Since this is — at least officially and at least half the time — a slasher/zombie/monster kind of movie, the revelers are arranged according to well-known types. Or they seem to be: the discrepancies between those assigned identities and other, less predictable aspects of their personalities turn out to be part of an elaborate meta-meta-joke. The designated dumb jock (Chris Hemsworth) and the designated dumb blonde (Anna Hutchison) may not actually be all that dumb. The cynical, paranoid stoner (Fran Kranz) might turn out to be more sensible than most of his friends. Even the bland, nice, would-be couple (Kristen Connolly and Jesse Williams, both charming) whose survival you are primed to root for, are kind of, well, interesting. Now let’s sit back and watch them die!
Photo courtesy of CatchPlay
Once the doomed five reach their destination (after an ominous stop at a deserted gas station), terrible things begin to happen pretty much on schedule, and the two plots begin to converge. Whitford and Jenkins provide clues and tongue-in-cheek commentary about the ordeal at the cabin in the woods, which they are observing along with a nervous
co-worker (Amy Acker) and a skeptical security guard (Brian White).

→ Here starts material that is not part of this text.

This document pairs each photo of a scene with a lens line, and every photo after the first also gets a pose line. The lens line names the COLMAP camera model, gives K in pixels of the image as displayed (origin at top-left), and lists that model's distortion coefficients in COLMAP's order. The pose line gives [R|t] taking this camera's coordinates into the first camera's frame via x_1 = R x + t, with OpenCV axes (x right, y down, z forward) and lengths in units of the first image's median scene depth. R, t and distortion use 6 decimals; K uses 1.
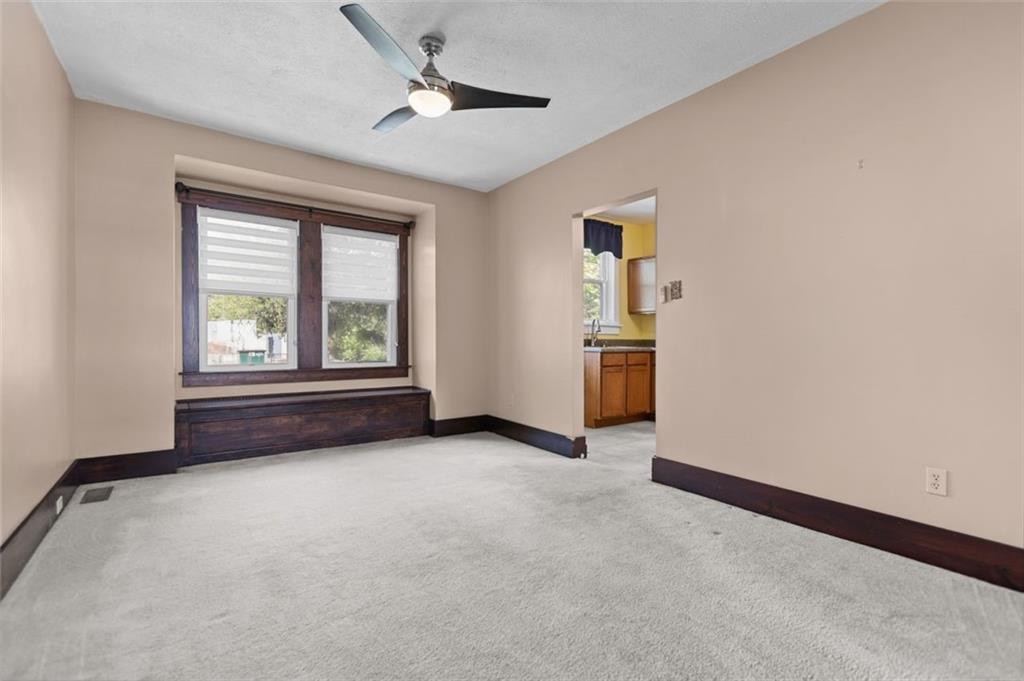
lens RADIAL K [[464.1, 0, 516.2], [0, 464.1, 345.8], [0, 0, 1]] dist [-0.000807, 0.000059]
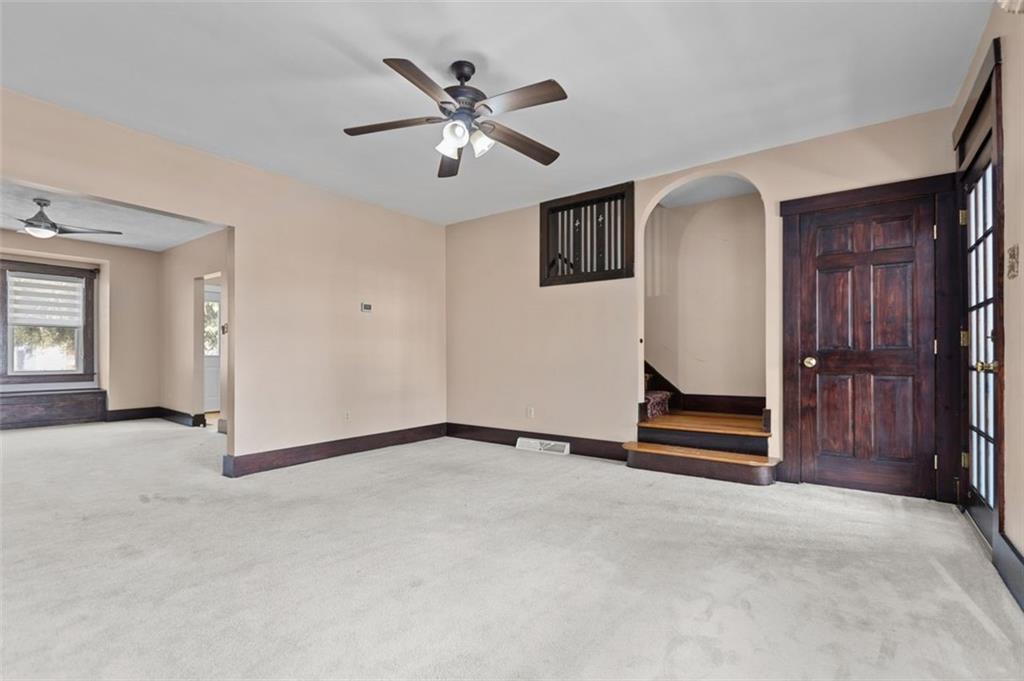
lens RADIAL K [[472.7, 0, 512.9], [0, 472.7, 349.1], [0, 0, 1]] dist [-0.000601, 0.000016]
pose [[0.954985, 0.002283, 0.296644, 0.576858], [0.004520, 0.999742, -0.022244, 0.009736], [-0.296619, 0.022584, 0.954729, -0.754316]]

Their callous amusement at the unfolding spectacle of violence and terror is mildly shocking, but of course it is also a reflection of the audience’s experience. We go to scary movies because we enjoy being manipulated into being scared by phenomena we know better than to believe in, and The Cabin in the Woods takes special delight in the mechanics of its own artifice.

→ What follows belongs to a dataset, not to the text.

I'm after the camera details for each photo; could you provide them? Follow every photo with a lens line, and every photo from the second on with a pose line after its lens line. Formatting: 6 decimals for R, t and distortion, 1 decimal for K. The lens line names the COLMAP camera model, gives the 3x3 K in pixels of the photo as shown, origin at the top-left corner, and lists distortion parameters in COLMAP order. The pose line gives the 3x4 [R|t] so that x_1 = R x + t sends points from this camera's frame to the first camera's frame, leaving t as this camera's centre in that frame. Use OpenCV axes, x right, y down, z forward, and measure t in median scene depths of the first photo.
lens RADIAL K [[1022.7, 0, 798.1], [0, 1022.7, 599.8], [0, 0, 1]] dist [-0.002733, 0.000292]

Dismissing the recent vogue for technically crude, fake-real shockers in the Paranormal Activity manner — and sidestepping the gory sadism of the torture subgenre of the Saw and Hostel pictures — this movie evokes the playful pseudosophistication of the Scream franchise.

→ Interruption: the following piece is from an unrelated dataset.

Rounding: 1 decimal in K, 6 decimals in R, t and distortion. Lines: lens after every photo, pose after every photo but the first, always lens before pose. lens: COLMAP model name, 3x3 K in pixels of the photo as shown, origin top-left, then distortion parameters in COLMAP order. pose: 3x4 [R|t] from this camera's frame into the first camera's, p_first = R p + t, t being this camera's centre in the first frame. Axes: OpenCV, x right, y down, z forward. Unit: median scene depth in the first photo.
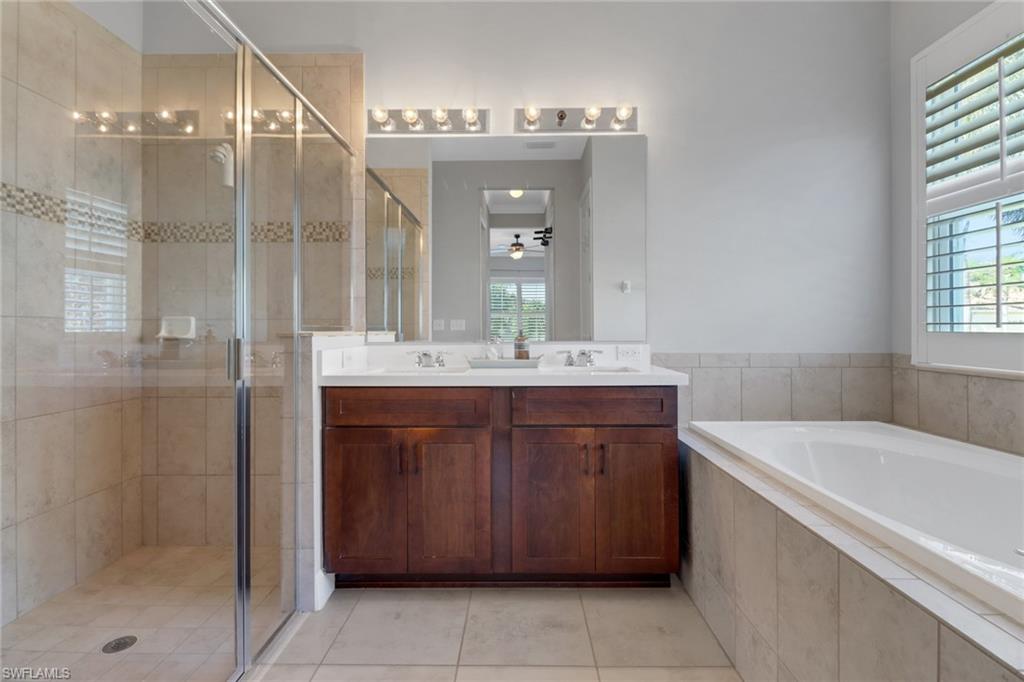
lens RADIAL K [[478.8, 0, 515.5], [0, 478.8, 315.3], [0, 0, 1]] dist [-0.010453, -0.008609]
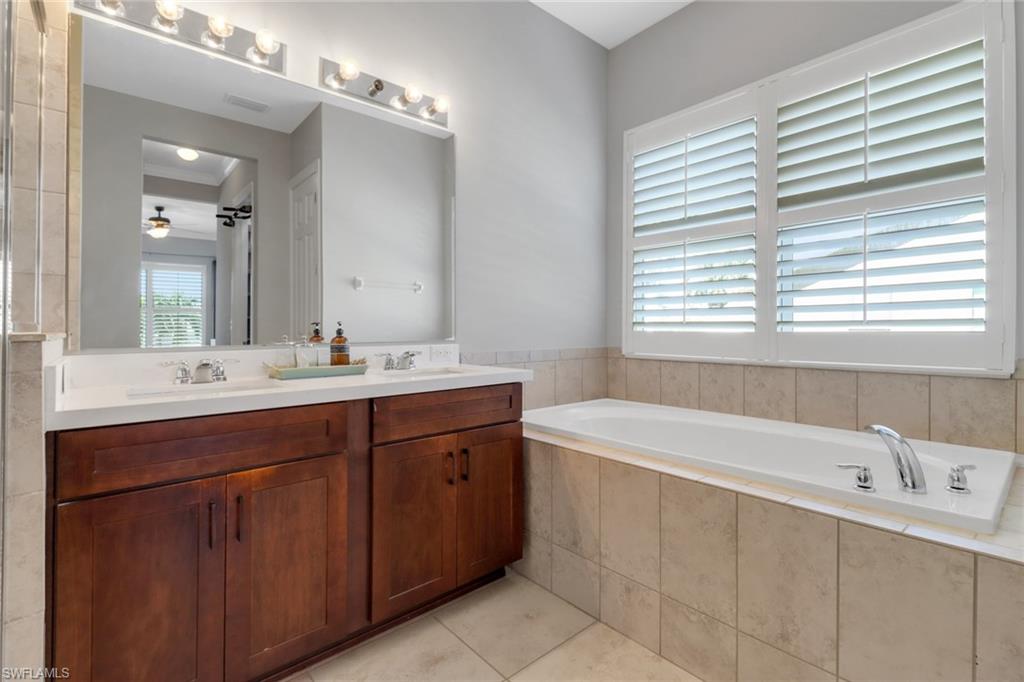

The lesson of the Scream movies — a lesson their characters reliably failed to learn — was that a grasp of the semiotics of cinematic horror will not necessarily save you from a crazed killer. At its best, that series proved that it was possible to be spoofy and scary at the same time, to activate the cognitive and sensory circuits that produce both laughter and fear.
The Cabin in the Woods bungles that relatively straightforward trick, partly because it wants to do a lot more than provide a dose of shrieks and giggles. There is a scholarly, nerdy, completist sensibility at work here that is impressive until it becomes exhausting. Not content to toss off just any horror movie, Goddard and Whedon have taken it upon themselves to make every horror movie. I, and they, mean this literally, but to say more would be to reveal too much and spoil the fun. Which, come to think of it, is exactly what the movie does in the end.